Secondo quanto emerso, la donna fu ricoverata nel 2011 all’ospedale Parodi Delfino di Colleferro per una febbre che non passava ed episodi di perdita di sensibilità e formicolio agli arti inferiori. Il 26 maggio, durante la degenza, la 77enne ricevette da un infermiere una trasfusione con un gruppo sanguigno diverso dal suo, che era invece destinata alla vicina di letto. Ricevette infatti sangue del gruppo B+, anziché del gruppo A Rh+. Un errore non segnalato nella cartella clinica, come sarebbe stato invece sarebbe obbligatorio fare.

Al 27esimo giorno di ricovero, dopo essere sopravvissuta alla trasfusione con sangue incompatibile, la donna ricevette la diagnosi di sindrome di Guillain-Barré, una rara malattia, neurologica autoimmune, in cui il sistema immunitario attacca i nervi periferici. A quel punto fu trasferita al Policlinico Umberto I di Roma per la visita di uno specialista, ma i medici dell’ospedale capitolino non furono informati dell’errore. Dopo altri 30 giorni di ricovero, morì per le complicanze della malattia.
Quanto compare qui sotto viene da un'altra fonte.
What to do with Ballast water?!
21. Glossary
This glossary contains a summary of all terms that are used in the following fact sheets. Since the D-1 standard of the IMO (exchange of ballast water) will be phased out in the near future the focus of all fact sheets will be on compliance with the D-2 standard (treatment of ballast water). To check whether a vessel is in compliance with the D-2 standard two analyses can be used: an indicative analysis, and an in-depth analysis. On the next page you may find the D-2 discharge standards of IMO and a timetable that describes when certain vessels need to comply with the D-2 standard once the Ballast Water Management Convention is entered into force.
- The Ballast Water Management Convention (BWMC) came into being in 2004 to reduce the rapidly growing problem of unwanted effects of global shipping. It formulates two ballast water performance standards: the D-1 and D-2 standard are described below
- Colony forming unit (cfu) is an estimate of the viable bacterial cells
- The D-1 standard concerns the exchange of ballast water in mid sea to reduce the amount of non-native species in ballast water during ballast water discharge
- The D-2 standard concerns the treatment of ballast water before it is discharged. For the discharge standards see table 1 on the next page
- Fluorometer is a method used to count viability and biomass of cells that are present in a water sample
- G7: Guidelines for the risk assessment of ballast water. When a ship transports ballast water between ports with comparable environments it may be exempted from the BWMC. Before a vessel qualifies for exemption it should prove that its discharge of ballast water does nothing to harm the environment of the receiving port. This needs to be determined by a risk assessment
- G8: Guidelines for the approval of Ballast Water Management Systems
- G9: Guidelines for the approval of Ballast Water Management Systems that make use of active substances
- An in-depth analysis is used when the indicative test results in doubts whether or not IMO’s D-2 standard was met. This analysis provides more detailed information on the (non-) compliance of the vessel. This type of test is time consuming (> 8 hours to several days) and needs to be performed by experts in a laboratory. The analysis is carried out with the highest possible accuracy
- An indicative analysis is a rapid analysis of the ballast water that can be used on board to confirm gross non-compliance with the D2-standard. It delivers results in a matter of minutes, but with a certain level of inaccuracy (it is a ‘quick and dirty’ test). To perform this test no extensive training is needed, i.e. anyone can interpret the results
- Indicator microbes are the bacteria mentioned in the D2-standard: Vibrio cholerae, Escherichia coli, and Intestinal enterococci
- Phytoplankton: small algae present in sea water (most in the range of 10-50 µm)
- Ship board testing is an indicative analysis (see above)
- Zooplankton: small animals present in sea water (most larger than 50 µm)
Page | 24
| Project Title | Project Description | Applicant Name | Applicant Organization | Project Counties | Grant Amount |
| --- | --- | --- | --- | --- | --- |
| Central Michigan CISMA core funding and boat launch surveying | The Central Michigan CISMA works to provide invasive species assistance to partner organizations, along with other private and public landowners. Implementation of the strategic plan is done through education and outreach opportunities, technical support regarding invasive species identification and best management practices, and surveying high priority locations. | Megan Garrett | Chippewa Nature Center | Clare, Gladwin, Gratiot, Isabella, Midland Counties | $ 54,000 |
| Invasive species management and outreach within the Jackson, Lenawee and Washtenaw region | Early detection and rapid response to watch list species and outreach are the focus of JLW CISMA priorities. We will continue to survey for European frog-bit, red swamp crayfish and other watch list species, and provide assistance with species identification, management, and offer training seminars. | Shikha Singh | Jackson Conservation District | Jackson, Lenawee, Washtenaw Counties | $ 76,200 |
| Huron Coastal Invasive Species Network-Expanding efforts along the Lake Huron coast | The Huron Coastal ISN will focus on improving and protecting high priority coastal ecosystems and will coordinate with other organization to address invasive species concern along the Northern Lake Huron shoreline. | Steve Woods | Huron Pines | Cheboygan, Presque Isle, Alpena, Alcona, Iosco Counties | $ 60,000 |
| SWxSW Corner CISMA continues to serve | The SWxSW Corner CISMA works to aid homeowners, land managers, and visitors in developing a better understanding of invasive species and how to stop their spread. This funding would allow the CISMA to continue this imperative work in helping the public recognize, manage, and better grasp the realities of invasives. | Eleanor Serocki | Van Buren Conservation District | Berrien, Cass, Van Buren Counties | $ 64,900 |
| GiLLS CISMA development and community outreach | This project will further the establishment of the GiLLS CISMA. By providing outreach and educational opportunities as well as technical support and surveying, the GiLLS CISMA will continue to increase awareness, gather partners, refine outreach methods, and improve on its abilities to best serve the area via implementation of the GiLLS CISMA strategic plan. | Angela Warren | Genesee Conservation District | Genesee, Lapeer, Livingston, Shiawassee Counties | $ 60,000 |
Dell’errore nella trasfusione si è saputo solo quando l’avvocato della vittima, Renato Mattarelli, ha avuto accesso agli atti. “La trasfusione è un atto medico, non può essere fatta da un infermiere e andava registrata – spiega il legale a la Repubblica –. In questo caso non furono adottate terapie di contenimento, non ci fu annotazione in cartella e i medici del Policlinico furono tenuti all’oscuro, con un ritardo diagnostico fatale. Il trasferimento fu inoltre mascherato da una richiesta di esame neurologico. A testimonianza di ciò, il letto della paziente era già stato assegnato a un altro malato il giorno stesso dell’esame”.

Secondo l’avvocato, la 77enne è stata inoltre danneggiata dalla diagnosi tardiva: “Ci tengo a sottolineare che la condanna dipende da una serie di errori, compreso quello diagnostico della Guillan Barré. Era una diagnosi semplice, arrivata con un ritardo di 28 giorni, che ha causato una paralisi quasi totale. A questo ovviamente si aggiunge l’errore della trasfusione, che ha provocato un grande shock e la distruzione del sistema immunitario, fino all’aggravamento totale della patologia e alla morte”.